Treatment.—Forbear all work; clothe warmly; house in a large, well-littered, loose box. Gruel for drink; green-meat, with three feeds of bruised and scalded oats, also beans, daily. If the bowels are obstinate, administer a drink composed of solution of aloes, four ounces; essence of anise seed, half an ounce; water, one pint. Should the throat not amend, dissolve half an ounce of extract of belladonna in a gallon of water; hold up the head: pour half a pint of this preparation into the mouth, and in thirty seconds let the head down; do this six or eight times daily. No improvement being observed, try permanganate of potash, half a pint; water, one gallon: to be used as directed in the previous recipe. Still no change being remarked, prepare chloride of zinc, three drachms; extract of belladonna, half an ounce; tincture of capsicums, two drachms; water, one gallon.

All being useless, give two pots of stout daily, and blister the throat.

No alteration ensuing, cast the horse, and mop out the fauces with a sponge which is wet with nitrate of silver, five grains; water, one ounce. Give a ball daily composed of oak-bark and treacle.

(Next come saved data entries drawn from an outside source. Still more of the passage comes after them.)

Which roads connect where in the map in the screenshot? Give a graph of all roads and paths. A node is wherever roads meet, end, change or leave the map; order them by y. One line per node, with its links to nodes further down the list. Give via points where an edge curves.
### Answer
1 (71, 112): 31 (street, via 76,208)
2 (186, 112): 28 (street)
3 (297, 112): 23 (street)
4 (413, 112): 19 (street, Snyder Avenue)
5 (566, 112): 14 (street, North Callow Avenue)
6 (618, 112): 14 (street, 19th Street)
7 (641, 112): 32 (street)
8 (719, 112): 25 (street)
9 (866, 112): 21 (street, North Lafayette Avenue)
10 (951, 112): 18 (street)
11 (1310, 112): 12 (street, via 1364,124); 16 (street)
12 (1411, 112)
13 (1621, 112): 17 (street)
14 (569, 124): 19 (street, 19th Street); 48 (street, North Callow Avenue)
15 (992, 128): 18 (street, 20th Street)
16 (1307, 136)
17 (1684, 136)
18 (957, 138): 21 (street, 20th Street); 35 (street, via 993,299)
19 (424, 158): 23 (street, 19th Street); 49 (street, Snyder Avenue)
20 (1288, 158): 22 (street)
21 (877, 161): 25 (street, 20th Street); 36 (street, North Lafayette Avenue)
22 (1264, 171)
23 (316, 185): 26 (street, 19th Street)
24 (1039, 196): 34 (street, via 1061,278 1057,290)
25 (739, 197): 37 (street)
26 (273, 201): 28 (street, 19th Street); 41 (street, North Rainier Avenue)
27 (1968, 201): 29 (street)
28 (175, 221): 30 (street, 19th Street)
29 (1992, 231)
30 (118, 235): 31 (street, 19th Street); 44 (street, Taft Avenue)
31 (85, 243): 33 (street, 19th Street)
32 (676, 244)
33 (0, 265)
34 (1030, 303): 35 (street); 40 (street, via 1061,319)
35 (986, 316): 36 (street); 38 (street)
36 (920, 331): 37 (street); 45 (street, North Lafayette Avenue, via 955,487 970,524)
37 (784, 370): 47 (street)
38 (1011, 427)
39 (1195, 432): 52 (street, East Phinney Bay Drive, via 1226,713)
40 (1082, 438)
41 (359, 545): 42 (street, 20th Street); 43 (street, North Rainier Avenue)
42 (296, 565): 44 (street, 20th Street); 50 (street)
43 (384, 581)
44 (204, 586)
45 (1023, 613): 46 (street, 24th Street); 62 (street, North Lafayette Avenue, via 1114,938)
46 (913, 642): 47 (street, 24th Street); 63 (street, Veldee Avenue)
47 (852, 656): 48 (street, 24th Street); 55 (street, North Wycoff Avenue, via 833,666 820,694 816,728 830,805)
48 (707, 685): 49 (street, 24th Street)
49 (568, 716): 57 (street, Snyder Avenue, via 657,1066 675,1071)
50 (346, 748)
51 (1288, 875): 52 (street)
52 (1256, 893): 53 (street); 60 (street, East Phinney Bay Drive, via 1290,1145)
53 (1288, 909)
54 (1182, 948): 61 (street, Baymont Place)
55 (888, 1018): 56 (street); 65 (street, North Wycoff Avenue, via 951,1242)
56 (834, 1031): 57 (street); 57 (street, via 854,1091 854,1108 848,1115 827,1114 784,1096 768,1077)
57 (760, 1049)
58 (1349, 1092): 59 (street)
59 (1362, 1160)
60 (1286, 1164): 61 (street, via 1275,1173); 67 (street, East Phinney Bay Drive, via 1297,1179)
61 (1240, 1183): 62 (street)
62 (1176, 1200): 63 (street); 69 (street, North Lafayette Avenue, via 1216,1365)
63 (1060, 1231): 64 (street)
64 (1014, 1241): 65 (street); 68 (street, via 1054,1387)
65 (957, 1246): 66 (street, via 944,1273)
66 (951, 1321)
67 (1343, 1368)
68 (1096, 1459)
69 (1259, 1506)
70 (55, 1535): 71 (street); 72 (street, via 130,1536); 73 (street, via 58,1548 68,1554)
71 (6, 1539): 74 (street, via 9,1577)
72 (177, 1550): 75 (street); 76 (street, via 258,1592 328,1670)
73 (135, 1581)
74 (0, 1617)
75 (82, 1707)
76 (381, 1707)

If none of these measures succeed, the throat must be complicated with some other disease.

SPASM OF THE DIAPHRAGM.

Cause.—Imprudently riding too far and too fast.

Symptom.—Distress, and a strange noise heard from the center of the horse.

Treatment.—Pull up; cover the horse's body; lead to the nearest stable. Give as soon as possible a drink composed of sulphuric ether, two ounces; laudanum, one ounce; tincture of camphor, half an ounce; cold water or gruel, one pint. Give four drinks, one every quarter of an hour; then another four, one every half hour, and then at longer intervals as the animal recovers. When first brought in, procure five steady and quiet men; give a bandage each to four of them, and order them silently to bandage the legs; give a basin and sponge to the other, and bid him sponge the openings to the body. This done, and sweat and dirt removed, clothe perfectly after the skin is quite dry.

SPASM OF THE URETHRA.

Cause.—Acridity in the food or water.